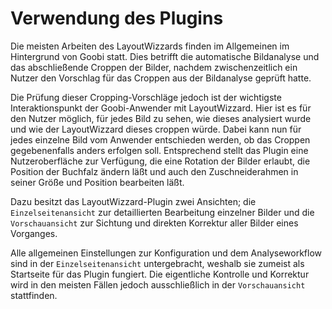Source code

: # Verwendung des Plugins

Die meisten Arbeiten des LayoutWizzards finden im Allgemeinen im Hintergrund von Goobi statt. Dies betrifft die automatische Bildanalyse und das abschließende Croppen der Bilder, nachdem zwischenzeitlich ein Nutzer den Vorschlag für das Croppen aus der Bildanalyse geprüft hatte.

Die Prüfung dieser Cropping-Vorschläge jedoch ist der wichtigste Interaktionspunkt der Goobi-Anwender mit LayoutWizzard. Hier ist es für den Nutzer möglich, für jedes Bild zu sehen, wie dieses analysiert wurde und wie der LayoutWizzard dieses croppen würde. Dabei kann nun für jedes einzelne Bild vom Anwender entschieden werden, ob das Croppen gegebenenfalls anders erfolgen soll. Entsprechend stellt das Plugin eine Nutzeroberfläche zur Verfügung, die eine Rotation der Bilder erlaubt, die Position der Buchfalz ändern läßt und auch den Zuschneiderahmen in seiner Größe und Position bearbeiten läßt.

Dazu besitzt das LayoutWizzard-Plugin zwei Ansichten; die `Einzelseitenansicht` zur detaillierten Bearbeitung einzelner Bilder und die `Vorschauansicht` zur Sichtung und direkten Korrektur aller Bilder eines Vorganges. 

Alle allgemeinen Einstellungen zur Konfiguration und dem Analyseworkflow sind in der `Einzelseitenansicht` untergebracht, weshalb sie zumeist als Startseite für das Plugin fungiert. Die eigentliche Kontrolle und Korrektur wird in den meisten Fällen jedoch ausschließlich in der `Vorschauansicht` stattfinden.

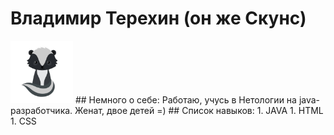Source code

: # Владимир Терехин (он же Скунс)
<img src="https://github.com/JSkuns/Git777/blob/master/img/skuns.jpg" alt="avatar" width="100"/>
## Немного о себе:
Работаю, учусь в Нетологии на java-разработчика.
Женат, двое детей =)
## Список навыков:
1. JAVA
1. HTML
1. CSS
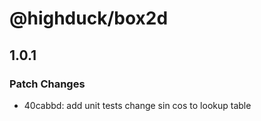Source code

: # @highduck/box2d

## 1.0.1
### Patch Changes

- 40cabbd: add unit tests
  change sin cos to lookup table
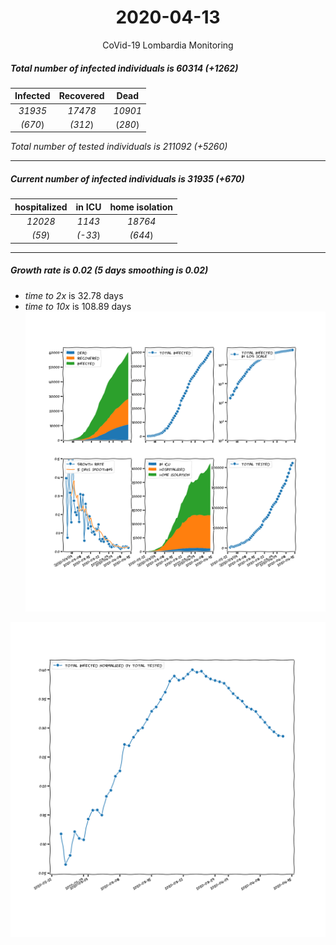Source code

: <div align='center'>

# 2020-04-13
CoVid-19 Lombardia Monitoring
</div>

##### Total number of infected individuals is 60314 (+1262)
Infected | Recovered | Dead
:---: | :---: | :---:
*31935* | *17478* | *10901*
*(670*) | *(312*) | (*280*)

*Total number of tested individuals is 211092 (+5260)*
***
##### Current number of infected individuals is 31935 (+670)
hospitalized | in ICU | home isolation
:---: | :---: | :---:
*12028* |*1143* |*18764*
*(59*) |*(-33*) |*(644*)
***
##### Growth rate is 0.02 (5 days smoothing is 0.02)
- *time to 2x* is 32.78 days
- *time to 10x* is 108.89 days
![stats][stats]

![infected_normalized][infected_normalized]

[stats]: stats_Lombardia.png
[infected_normalized]: infected_normalized_Lombardia.png
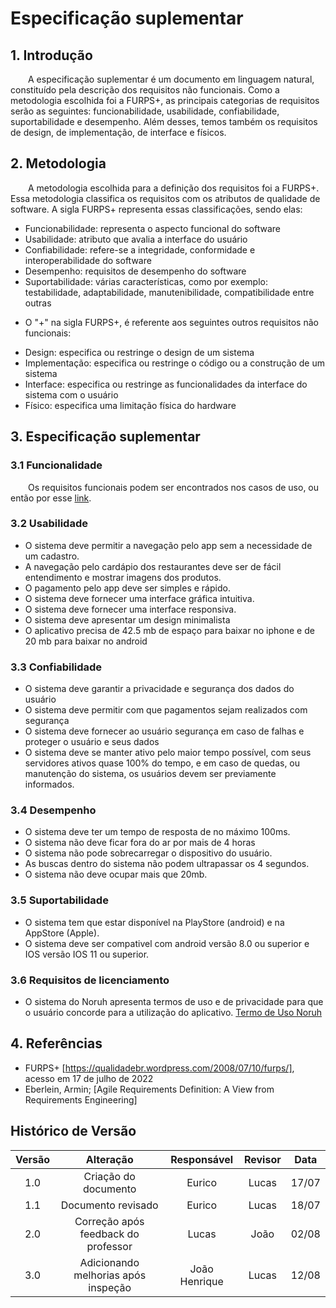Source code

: # Especificação suplementar

## 1. Introdução
<p>&emsp;&emsp;A especificação suplementar é um documento em linguagem natural, constituído pela descrição dos requisitos não funcionais. Como a metodologia escolhida foi a FURPS+, as principais categorias de requisitos serão as seguintes: funcionabilidade, usabilidade, confiabilidade, suportabilidade e desempenho. Além desses, temos também os requisitos de design, de implementação, de interface e físicos.</p>

## 2. Metodologia
<p>&emsp;&emsp;A metodologia escolhida para a definição dos requisitos foi a FURPS+. Essa metodologia classifica os requisitos com os atributos de qualidade de software. A sigla FURPS+ representa essas classificações, sendo elas:</p>

* Funcionabilidade: representa o aspecto funcional do software
* Usabilidade: atributo que avalia a interface do usuário
* Confiabilidade: refere-se a integridade, conformidade e interoperabilidade do software
* Desempenho: requisitos de desempenho do software
* Suportabilidade: várias características, como por exemplo: testabilidade, adaptabilidade, manutenibilidade, compatibilidade entre outras

- O "+" na sigla FURPS+, é referente aos seguintes outros requisitos não funcionais:

* Design: especifica ou restringe o design de um sistema
* Implementação: especifica ou restringe o código ou a construção de um sistema
* Interface: especifica ou restringe as funcionalidades da interface do sistema com o usuário
* Físico: especifica uma limitação física do hardware

## 3. Especificação suplementar
### 3.1 Funcionalidade
&emsp;&emsp;Os requisitos funcionais podem ser encontrados nos casos de uso, ou então por esse [link](../modelagem/casosDeUso.md).

### 3.2 Usabilidade
- O sistema deve permitir a navegação pelo app sem a necessidade de um cadastro.
- A navegação pelo cardápio dos restaurantes deve ser de fácil entendimento e mostrar imagens dos produtos.
- O pagamento pelo app deve ser simples e rápido.
- O sistema deve fornecer uma interface gráfica intuitiva.
- O sistema deve fornecer uma interface responsiva.
- O sistema deve apresentar um design minimalista
- O aplicativo precisa de 42.5 mb de espaço para baixar no iphone e de 20 mb para baixar no android

### 3.3 Confiabilidade
- O sistema deve garantir a privacidade e segurança dos dados do usuário
- O sistema deve permitir com que pagamentos sejam realizados com segurança
- O sistema deve fornecer ao usuário segurança em caso de falhas e proteger o usuário e seus dados
- O sistema deve se manter ativo pelo maior tempo possível, com seus servidores ativos quase 100% do tempo, e em caso de quedas, ou manutenção do sistema, os usuários devem ser previamente informados.

### 3.4 Desempenho
- O sistema deve ter um tempo de resposta de no máximo 100ms.
- O sistema não deve ficar fora do ar por mais de 4 horas
- O sistema não pode sobrecarregar o dispositivo do usuário.
- As buscas dentro do sistema não podem ultrapassar os 4 segundos.
- O sistema não deve ocupar mais que 20mb.

### 3.5 Suportabilidade
- O sistema tem que estar disponível na PlayStore (android) e na AppStore (Apple).
- O sistema deve ser compativel com android versão 8.0 ou superior e IOS versão IOS 11 ou superior.

### 3.6 Requisitos de licenciamento
- O sistema do Noruh apresenta termos de uso e de privacidade para que o usuário concorde para a utilização do aplicativo. [Termo de Uso Noruh](https://novo.noruh.com/Home/Politica?codigo=termosDeServico)




## 4. Referências
- FURPS+ [https://qualidadebr.wordpress.com/2008/07/10/furps/], acesso em 17 de julho de 2022
- Eberlein, Armin; [Agile Requirements Definition: A View from Requirements Engineering]

## Histórico de Versão

| Versão |                Alteração               | Responsável |         Revisor        |  Data |
|:------:|:--------------------------------------:|:-----------:|:----------------------:|:-----:|
|   1.0  | Criação do documento           |    Eurico  | Lucas | 17/07 |
|   1.1  | Documento revisado          |    Eurico  | Lucas | 18/07 |
|   2.0  | Correção após feedback do professor          |    Lucas  | João | 02/08 |
|   3.0  | Adicionando melhorias após inspeção          |    João Henrique  | Lucas | 12/08 |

● ● ● ● ●

**REQUEST:** Would you print, exactly as written, every line above from the one holding "- O sistema deve garantir" through the one holding "- O sistema tem", with both included and no other lines?

**SOLVED EXERCISE:**
- O sistema deve garantir a privacidade e segurança dos dados do usuário
- O sistema deve permitir com que pagamentos sejam realizados com segurança
- O sistema deve fornecer ao usuário segurança em caso de falhas e proteger o usuário e seus dados
- O sistema deve se manter ativo pelo maior tempo possível, com seus servidores ativos quase 100% do tempo, e em caso de quedas, ou manutenção do sistema, os usuários devem ser previamente informados.

### 3.4 Desempenho
- O sistema deve ter um tempo de resposta de no máximo 100ms.
- O sistema não deve ficar fora do ar por mais de 4 horas
- O sistema não pode sobrecarregar o dispositivo do usuário.
- As buscas dentro do sistema não podem ultrapassar os 4 segundos.
- O sistema não deve ocupar mais que 20mb.

### 3.5 Suportabilidade
- O sistema tem que estar disponível na PlayStore (android) e na AppStore (Apple).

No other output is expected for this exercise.